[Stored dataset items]
+--
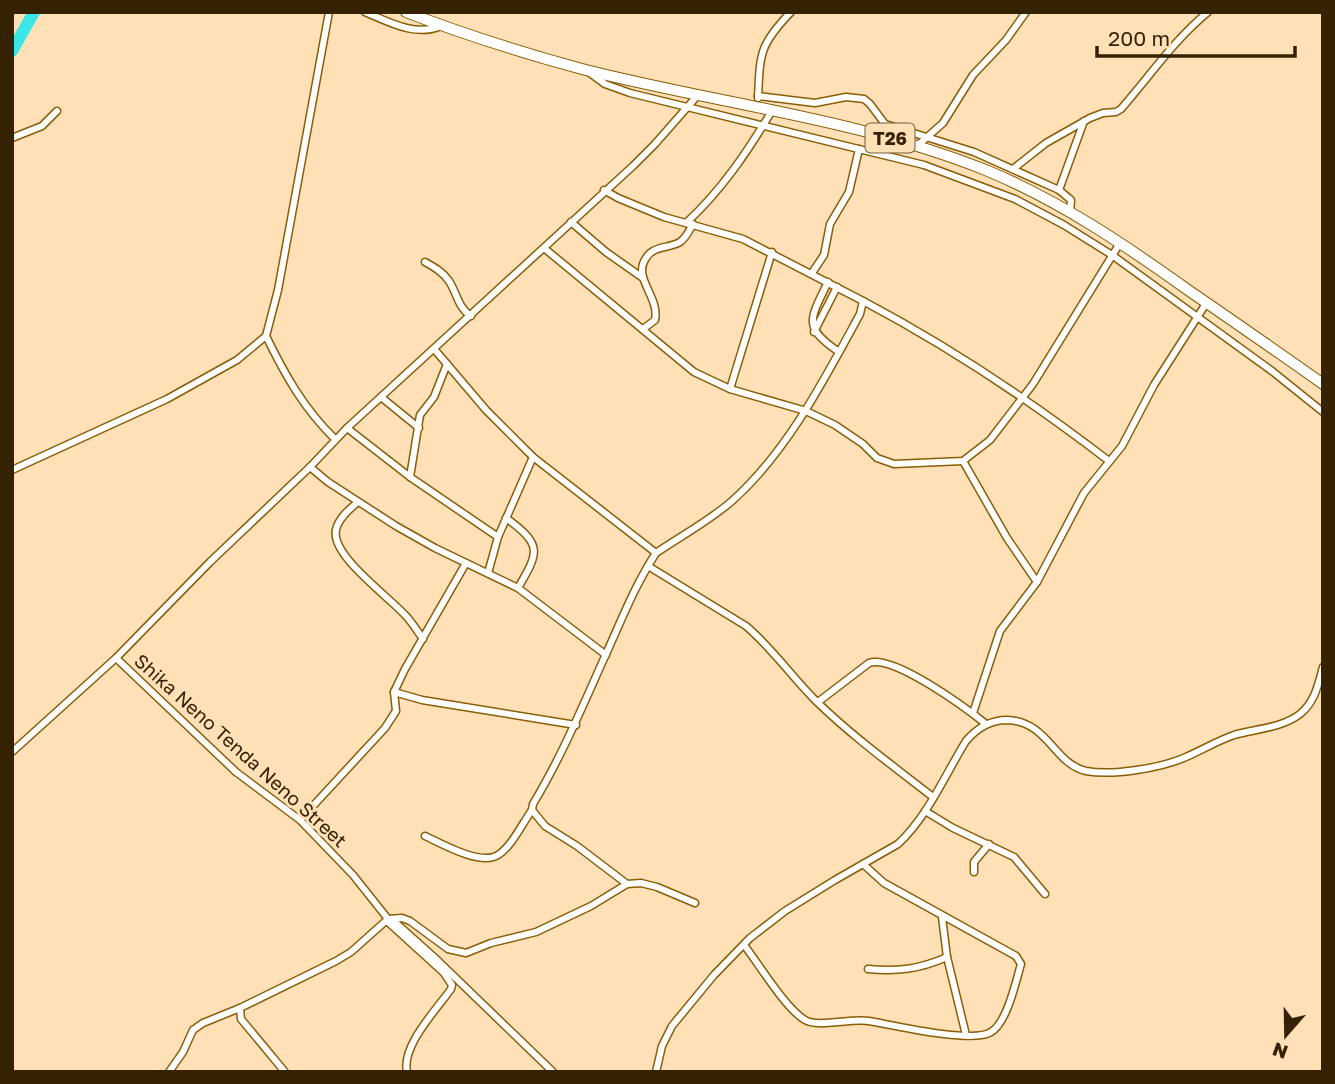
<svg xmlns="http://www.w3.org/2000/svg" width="1335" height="1084" viewBox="0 0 1335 1084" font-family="'Golos Text',sans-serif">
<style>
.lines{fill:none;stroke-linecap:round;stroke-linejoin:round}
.river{stroke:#3be6e7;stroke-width:12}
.minor-casing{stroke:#8a5d06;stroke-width:9}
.trunk-casing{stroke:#8a5d06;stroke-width:12}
.minor{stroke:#fff;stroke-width:6}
.trunk{stroke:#fff;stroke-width:10}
.labels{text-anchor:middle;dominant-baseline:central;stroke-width:6;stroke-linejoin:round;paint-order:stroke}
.shield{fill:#ffe0b7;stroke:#725b39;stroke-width:2}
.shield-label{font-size:18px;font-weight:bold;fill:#352203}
.street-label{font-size:19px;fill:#352203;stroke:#ffe0b7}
</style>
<rect width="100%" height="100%" fill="#ffe0b7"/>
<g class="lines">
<!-- river -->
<polyline class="river" points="12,51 34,12"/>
<!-- minor casing -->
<g class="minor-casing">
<g id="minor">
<path d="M365 12C389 22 415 37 441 26"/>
<polyline points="590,73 605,84 630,93 924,165 1015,199 1064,225 1112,255 1272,371 1323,412"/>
<polyline points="758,96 815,103 846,97 864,99 870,104 896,139"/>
<path d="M758 98C760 54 759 45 791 12"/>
<polyline points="885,124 974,152 1059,190 1071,200 1070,212"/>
<polyline points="12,138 42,126 57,111"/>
<polyline points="917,146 943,123 973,75 1006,40 1026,12"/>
<path d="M1013 169 1046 143 1090 118 1103 113 1116 112 1121 109C1150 76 1174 40 1208 12"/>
<path d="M604 190 618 198 664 217 743 239 863 301 860 314C825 378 788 451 732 501 709 521 681 536 656 553 635 585 622 619 606 654 583 705 562 756 533 804L532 810 545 826 577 846 627 884"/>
<polyline points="1059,190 1084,121"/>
<polyline points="571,222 606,252 643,278"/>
<path d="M686 223C722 190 748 151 773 109"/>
<polyline points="544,248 694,372 730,389 806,411 835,425 863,444 877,458 894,464 963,461 990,440 1033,384 1120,243"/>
<path d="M425 262C434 267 443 272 449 281 457 293 458 308 471 316"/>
<polyline points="812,273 824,255 830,224 849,192 859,149"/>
<path d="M828 282C810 319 802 327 839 352"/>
<path d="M863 301C950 347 1031 401 1109 461"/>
<path d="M643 329 655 320C660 297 632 278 646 258 654 245 668 249 680 242 686 238 689 231 693 224"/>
<polyline points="814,332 837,287"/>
<path d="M266 336C285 375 304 409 335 439"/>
<polyline points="435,350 486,410 533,457 656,553"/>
<polyline points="730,389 772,252"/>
<polyline points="381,397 419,428"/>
<polyline points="347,428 410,477 498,537"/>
<polyline points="963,461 1007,538 1037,582"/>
<polyline points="310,467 328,482 396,526 435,548 518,588 606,655"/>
<polyline points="12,470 167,399 237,360 266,336 278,290 329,12"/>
<polyline points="410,477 420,415 434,397 447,364"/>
<path d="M358 502C348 510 333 523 336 537 340 562 390 598 407 617 413 624 418 632 423 639"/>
<path d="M506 518C543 545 539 552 518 588"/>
<path d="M648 566 746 626C772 648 792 677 816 701 852 736 893 766 933 797"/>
<polyline points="488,573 498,537 533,457"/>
<polyline points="116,658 236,772 300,820 353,875 388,919 396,923 435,958 553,1072"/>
<polyline points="394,692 422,700 576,725"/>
<path d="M818 702 869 663C893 654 966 708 986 724"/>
<polyline points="973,713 1000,631 1037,582 1084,493 1122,446 1154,385 1207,302"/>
<polyline points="12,752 116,658 210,562 310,467 347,428 633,166 655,144 698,95"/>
<polyline points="925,811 953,828 1014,857 1045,894"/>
<polyline points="300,820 385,728 396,711 394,692 405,669 466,563"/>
<path d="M425 836C442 844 481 866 498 855 512 846 522 824 532 810"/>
<polyline points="974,872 974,862 989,844"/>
<polyline points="942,917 947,957 966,1035"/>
<path d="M388 922 444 973 452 985 451 989C437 1009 401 1046 407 1072"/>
<path d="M744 945C759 964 785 1008 805 1020 818 1028 851 1018 869 1021 892 1025 973 1044 991 1032 1007 1023 1016 981 1021 964L1016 956 884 883 863 864"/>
<path d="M868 969C897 972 920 969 947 957"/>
<polyline points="240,1008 241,1019 285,1072"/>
<polyline points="169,1072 183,1052 193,1030 203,1023 240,1008 336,961 351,952 388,919 402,918 410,921 448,949 466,953 491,943 536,932 591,906 627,884 641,883 657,887 695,903"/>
<path d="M656 1072 662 1046 672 1026 714 975 750 938 785 911 835 880 898 844C928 816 945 775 966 741 977 728 990 720 1007 720 1048 721 1054 764 1086 771 1113 776 1161 768 1186 757 1202 750 1217 741 1234 735 1255 729 1282 728 1300 714 1315 702 1318 685 1323 667"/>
</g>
</g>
<!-- trunk casing -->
<g class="trunk-casing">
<path id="trunk" d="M406 12C463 34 523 53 582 69 718 104 857 118 988 171 1060 201 1125 245 1188 290 1233 321 1278 352 1323 384"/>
</g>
<!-- minor -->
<use href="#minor" class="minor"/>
<!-- trunk -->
<use href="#trunk" class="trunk"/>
</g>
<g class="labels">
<!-- shield labels -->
<rect class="shield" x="865.5" y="123.5" width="49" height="29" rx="5"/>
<g class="shield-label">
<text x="890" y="138">T26</text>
</g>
<!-- street labels -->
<g class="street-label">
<text transform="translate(241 750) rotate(42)">Shika Neno Tenda Neno Street</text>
</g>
</g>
<!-- border -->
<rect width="1335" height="1084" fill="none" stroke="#352203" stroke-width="28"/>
<!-- north arrow -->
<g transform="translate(1286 1035) rotate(200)" stroke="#ffe0b7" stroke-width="5" paint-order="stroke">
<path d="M0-5L12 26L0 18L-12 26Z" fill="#352203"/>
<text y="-10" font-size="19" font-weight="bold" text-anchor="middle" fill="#352203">N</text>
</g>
<!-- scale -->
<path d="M1097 46v10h198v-10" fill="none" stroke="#352203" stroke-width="3.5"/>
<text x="1108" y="46" font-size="21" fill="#352203" stroke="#ffe0b7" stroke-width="5" paint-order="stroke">200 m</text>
</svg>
+--
(TASK REQUIREMENTS) Output the entries above verbatim, with no picture included.

(SOLUTION TO THIS PROBLEM)
<svg xmlns="http://www.w3.org/2000/svg" width="1335" height="1084" viewBox="0 0 1335 1084" font-family="'Golos Text',sans-serif">
<style>
.lines{fill:none;stroke-linecap:round;stroke-linejoin:round}
.river{stroke:#3be6e7;stroke-width:12}
.minor-casing{stroke:#8a5d06;stroke-width:9}
.trunk-casing{stroke:#8a5d06;stroke-width:12}
.minor{stroke:#fff;stroke-width:6}
.trunk{stroke:#fff;stroke-width:10}
.labels{text-anchor:middle;dominant-baseline:central;stroke-width:6;stroke-linejoin:round;paint-order:stroke}
.shield{fill:#ffe0b7;stroke:#725b39;stroke-width:2}
.shield-label{font-size:18px;font-weight:bold;fill:#352203}
.street-label{font-size:19px;fill:#352203;stroke:#ffe0b7}
</style>
<rect width="100%" height="100%" fill="#ffe0b7"/>
<g class="lines">
<!-- river -->
<polyline class="river" points="12,51 34,12"/>
<!-- minor casing -->
<g class="minor-casing">
<g id="minor">
<path d="M365 12C389 22 415 37 441 26"/>
<polyline points="590,73 605,84 630,93 924,165 1015,199 1064,225 1112,255 1272,371 1323,412"/>
<polyline points="758,96 815,103 846,97 864,99 870,104 896,139"/>
<path d="M758 98C760 54 759 45 791 12"/>
<polyline points="885,124 974,152 1059,190 1071,200 1070,212"/>
<polyline points="12,138 42,126 57,111"/>
<polyline points="917,146 943,123 973,75 1006,40 1026,12"/>
<path d="M1013 169 1046 143 1090 118 1103 113 1116 112 1121 109C1150 76 1174 40 1208 12"/>
<path d="M604 190 618 198 664 217 743 239 863 301 860 314C825 378 788 451 732 501 709 521 681 536 656 553 635 585 622 619 606 654 583 705 562 756 533 804L532 810 545 826 577 846 627 884"/>
<polyline points="1059,190 1084,121"/>
<polyline points="571,222 606,252 643,278"/>
<path d="M686 223C722 190 748 151 773 109"/>
<polyline points="544,248 694,372 730,389 806,411 835,425 863,444 877,458 894,464 963,461 990,440 1033,384 1120,243"/>
<path d="M425 262C434 267 443 272 449 281 457 293 458 308 471 316"/>
<polyline points="812,273 824,255 830,224 849,192 859,149"/>
<path d="M828 282C810 319 802 327 839 352"/>
<path d="M863 301C950 347 1031 401 1109 461"/>
<path d="M643 329 655 320C660 297 632 278 646 258 654 245 668 249 680 242 686 238 689 231 693 224"/>
<polyline points="814,332 837,287"/>
<path d="M266 336C285 375 304 409 335 439"/>
<polyline points="435,350 486,410 533,457 656,553"/>
<polyline points="730,389 772,252"/>
<polyline points="381,397 419,428"/>
<polyline points="347,428 410,477 498,537"/>
<polyline points="963,461 1007,538 1037,582"/>
<polyline points="310,467 328,482 396,526 435,548 518,588 606,655"/>
<polyline points="12,470 167,399 237,360 266,336 278,290 329,12"/>
<polyline points="410,477 420,415 434,397 447,364"/>
<path d="M358 502C348 510 333 523 336 537 340 562 390 598 407 617 413 624 418 632 423 639"/>
<path d="M506 518C543 545 539 552 518 588"/>
<path d="M648 566 746 626C772 648 792 677 816 701 852 736 893 766 933 797"/>
<polyline points="488,573 498,537 533,457"/>
<polyline points="116,658 236,772 300,820 353,875 388,919 396,923 435,958 553,1072"/>
<polyline points="394,692 422,700 576,725"/>
<path d="M818 702 869 663C893 654 966 708 986 724"/>
<polyline points="973,713 1000,631 1037,582 1084,493 1122,446 1154,385 1207,302"/>
<polyline points="12,752 116,658 210,562 310,467 347,428 633,166 655,144 698,95"/>
<polyline points="925,811 953,828 1014,857 1045,894"/>
<polyline points="300,820 385,728 396,711 394,692 405,669 466,563"/>
<path d="M425 836C442 844 481 866 498 855 512 846 522 824 532 810"/>
<polyline points="974,872 974,862 989,844"/>
<polyline points="942,917 947,957 966,1035"/>
<path d="M388 922 444 973 452 985 451 989C437 1009 401 1046 407 1072"/>
<path d="M744 945C759 964 785 1008 805 1020 818 1028 851 1018 869 1021 892 1025 973 1044 991 1032 1007 1023 1016 981 1021 964L1016 956 884 883 863 864"/>
<path d="M868 969C897 972 920 969 947 957"/>
<polyline points="240,1008 241,1019 285,1072"/>
<polyline points="169,1072 183,1052 193,1030 203,1023 240,1008 336,961 351,952 388,919 402,918 410,921 448,949 466,953 491,943 536,932 591,906 627,884 641,883 657,887 695,903"/>
<path d="M656 1072 662 1046 672 1026 714 975 750 938 785 911 835 880 898 844C928 816 945 775 966 741 977 728 990 720 1007 720 1048 721 1054 764 1086 771 1113 776 1161 768 1186 757 1202 750 1217 741 1234 735 1255 729 1282 728 1300 714 1315 702 1318 685 1323 667"/>
</g>
</g>
<!-- trunk casing -->
<g class="trunk-casing">
<path id="trunk" d="M406 12C463 34 523 53 582 69 718 104 857 118 988 171 1060 201 1125 245 1188 290 1233 321 1278 352 1323 384"/>
</g>
<!-- minor -->
<use href="#minor" class="minor"/>
<!-- trunk -->
<use href="#trunk" class="trunk"/>
</g>
<g class="labels">
<!-- shield labels -->
<rect class="shield" x="865.5" y="123.5" width="49" height="29" rx="5"/>
<g class="shield-label">
<text x="890" y="138">T26</text>
</g>
<!-- street labels -->
<g class="street-label">
<text transform="translate(241 750) rotate(42)">Shika Neno Tenda Neno Street</text>
</g>
</g>
<!-- border -->
<rect width="1335" height="1084" fill="none" stroke="#352203" stroke-width="28"/>
<!-- north arrow -->
<g transform="translate(1286 1035) rotate(200)" stroke="#ffe0b7" stroke-width="5" paint-order="stroke">
<path d="M0-5L12 26L0 18L-12 26Z" fill="#352203"/>
<text y="-10" font-size="19" font-weight="bold" text-anchor="middle" fill="#352203">N</text>
</g>
<!-- scale -->
<path d="M1097 46v10h198v-10" fill="none" stroke="#352203" stroke-width="3.5"/>
<text x="1108" y="46" font-size="21" fill="#352203" stroke="#ffe0b7" stroke-width="5" paint-order="stroke">200 m</text>
</svg>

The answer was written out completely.